Wednesday, 26 November 2008

Bird charity backs Minehead reef as greenest option for Severn Estuary tidal power

A CORNISH company’s plan to build a ‘tidal reef’ from Minehead to Wales has won the backing of charity the Royal Society for the Protection of Birds (RSPB).
Engineering firm Joseph Evans and Sons Ltd, of Launceston, has proposed a 12-mile ‘Severn Tidal Reef’ (illustrated, right, and below) as an alternative to a 10-mile barrage from Weston-super-Mare to Cardiff.
The RSPB asked engineering consultancy Atkins to look at the feasibility of a ‘greener’ alternative to the barrage.
Now, the Atkins study has shown a reef a would be less damaging to the environment, would generate more power than a barrage, and would also be cheaper to build.
It found a reef would hold back about 6 ft 6 in of water without altering tidal patterns as much as would a barrage.
The Cardiff to Weston-super-Mare barrage is claimed to be able to generate 17,000GW of clean energy each year, equivalent to nearly five per cent of the UK’s electricity needs.
However, the research for the RSPB concluded the reef would produce 20,000GW of electricity while also costing about £2 billion less to construct.
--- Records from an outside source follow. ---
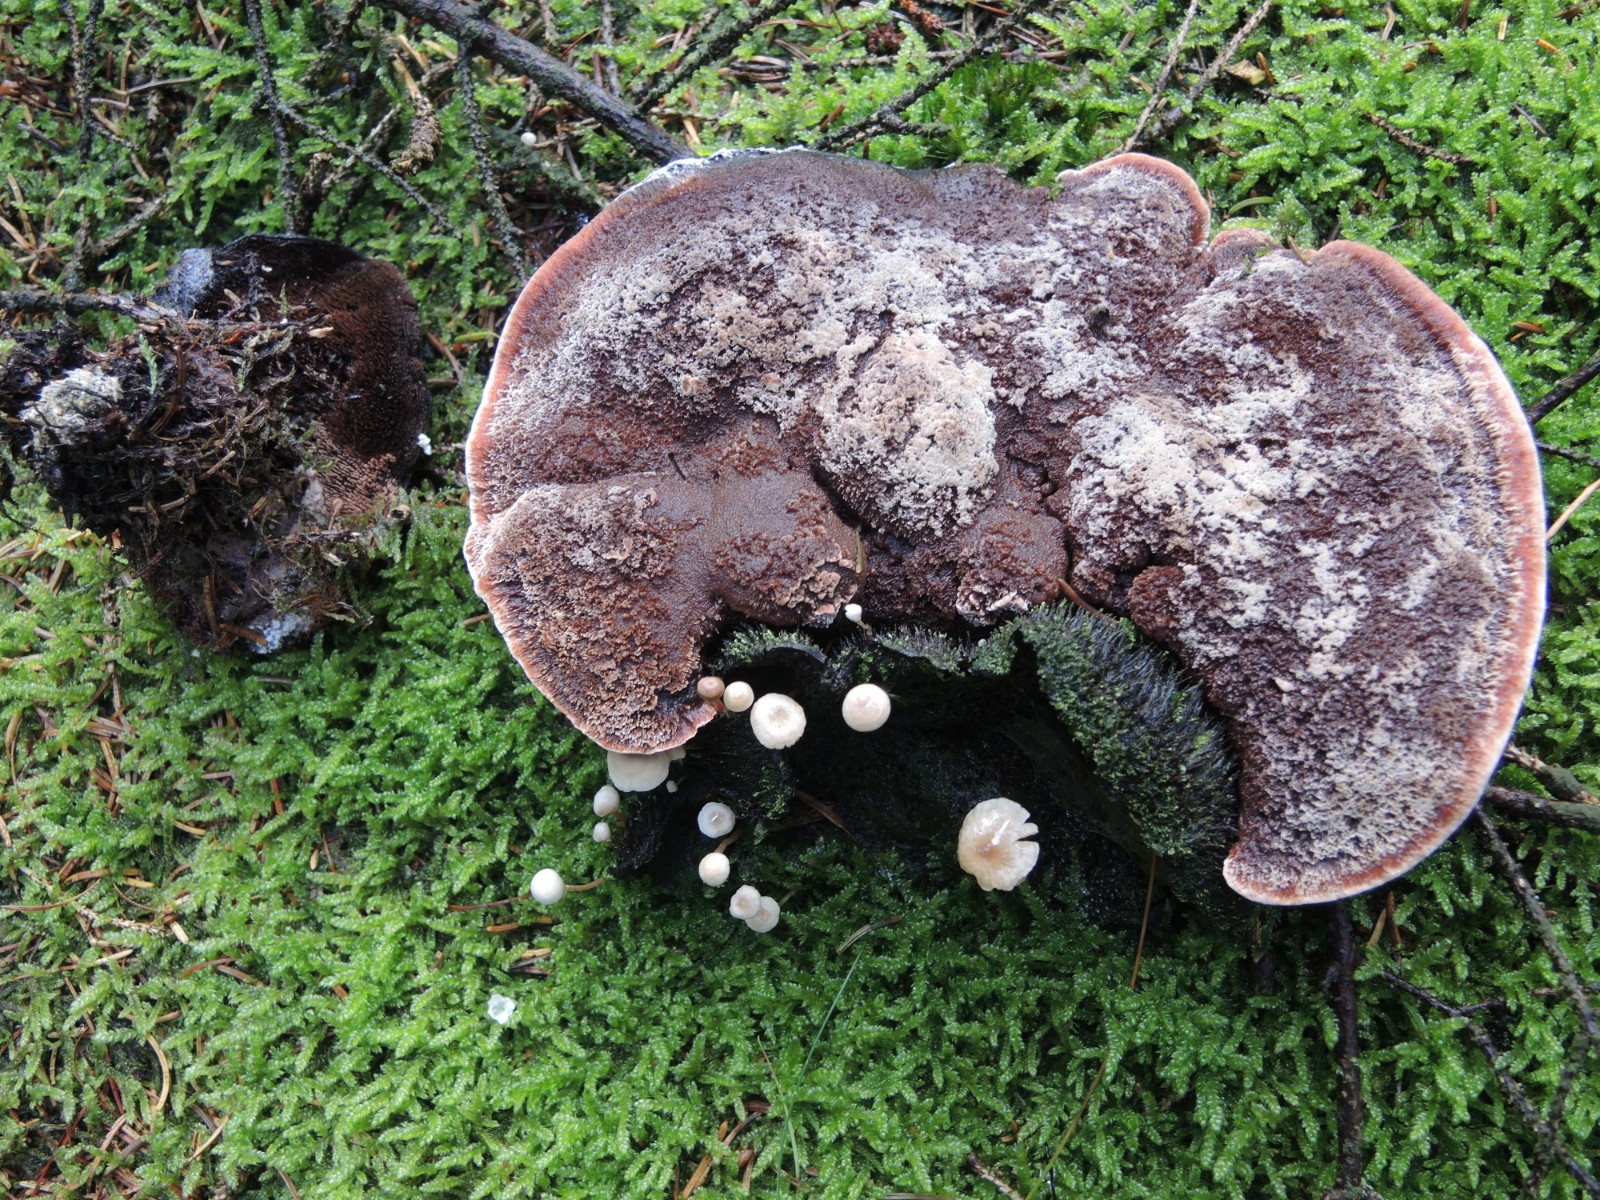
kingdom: Fungi
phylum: Basidiomycota
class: Agaricomycetes
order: Thelephorales
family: Bankeraceae
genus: Hydnellum
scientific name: Hydnellum ferrugineum
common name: rust-korkpigsvamp
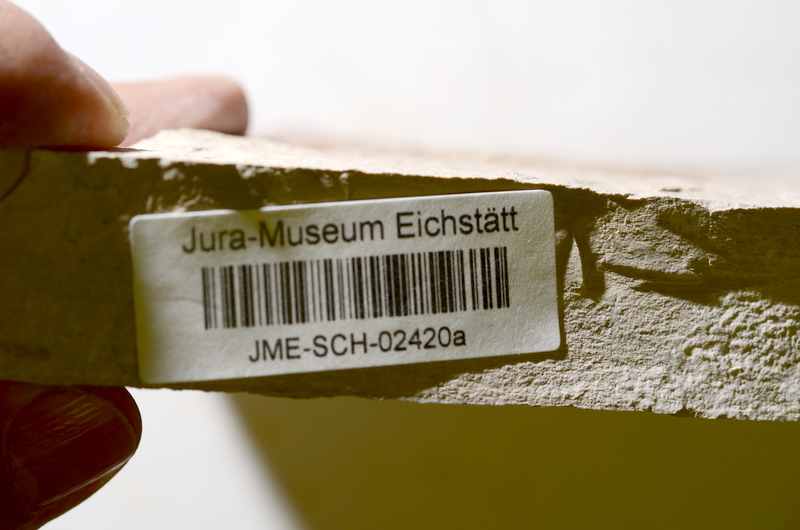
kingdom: Animalia
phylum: Chordata
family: Ascalaboidae
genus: Tharsis
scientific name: Tharsis dubius
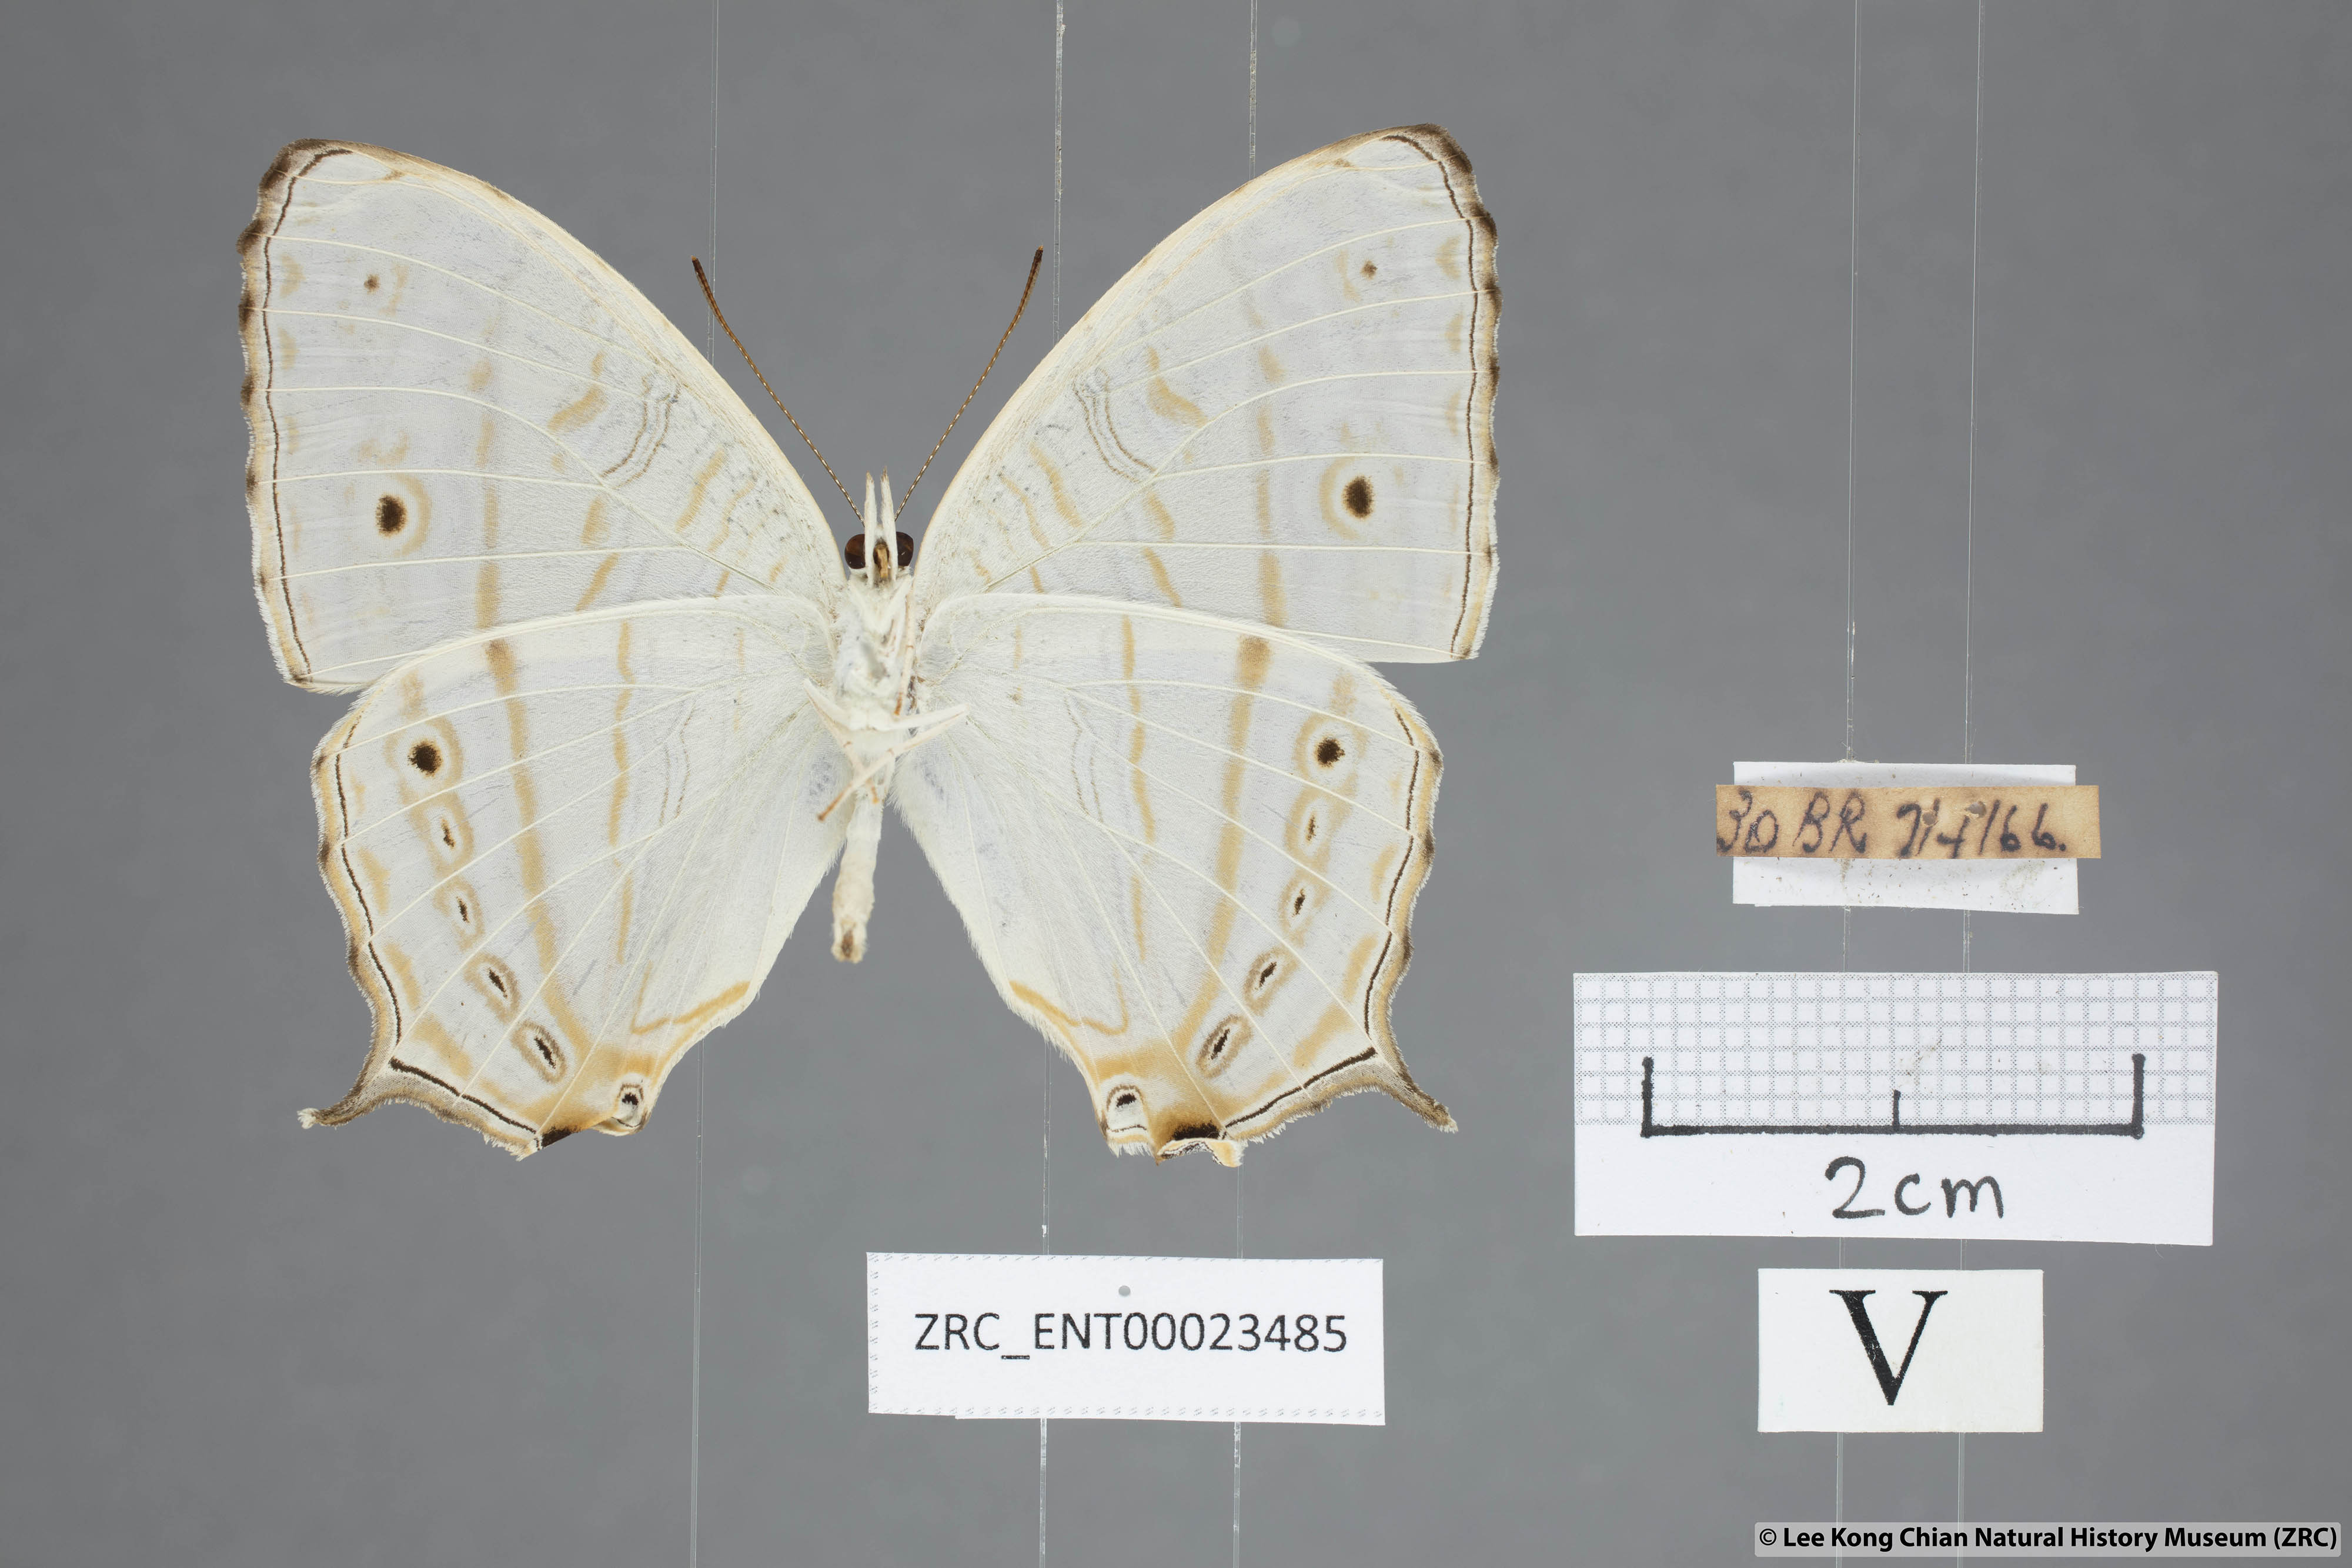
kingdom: Animalia
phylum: Arthropoda
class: Insecta
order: Lepidoptera
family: Nymphalidae
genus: Cyrestis
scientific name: Cyrestis cocles
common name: Marbled map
Both the barrage and the reef would generate electricity as water flowed through turbines, but the reef would not hold back the full height of the tide as would a barrage.
The reef would also generate electricity for longer periods than the barrage, making it better able to meet peak demand times for electricity.
The RSPB said it preferred a reef because it would keep intact most of the estuary’s bird feeding grounds, while its slower-moving turbines would reduce danger to migrating salmon and eels.
Evans and Co owner Rupert Evans said: “It is much more in tune to the way the estuary works.
“Its construction would mean far less road traffic because of rail connections, and would require less material and cost significantly less than other tidal options or nuclear power.
“It is a compromise which works, it is considerably more efficient than tidal stream turbines but does not have the environmental impact that great monolithic barrages have.”
RSPB conservation director Mark Avery said: “The Government must crack the problem of how to use the Severn’s tidal power without harming its wildlife.
“We already know a Cardiff-Weston barrage would cost far more than almost any other form of green energy and seriously damage sites protected by law.
“A tidal reef could reign in that damage, cost the taxpayer much less, and be built more quickly.”
Professor Rod Rainey, who prepared the report for the RSPB, said: “We believe this scheme could be more powerful but less costly than other plans being put forward, particularly the Cardiff to Weston barrage.”
The Government and the Welsh Assembly began a feasibility study into harnessing the estuary’s tidal power in January, and consultation is expected to begin next year on which projects should be shortlist.
Ten schemes are being looked at, which include conventional barrages, tidal fences, tidal lagoons, and a tidal reef.
A group of 10 environmental organisations has been opposing the idea of a barrage because they believe renewable energy could be generated more cheaply using other technology.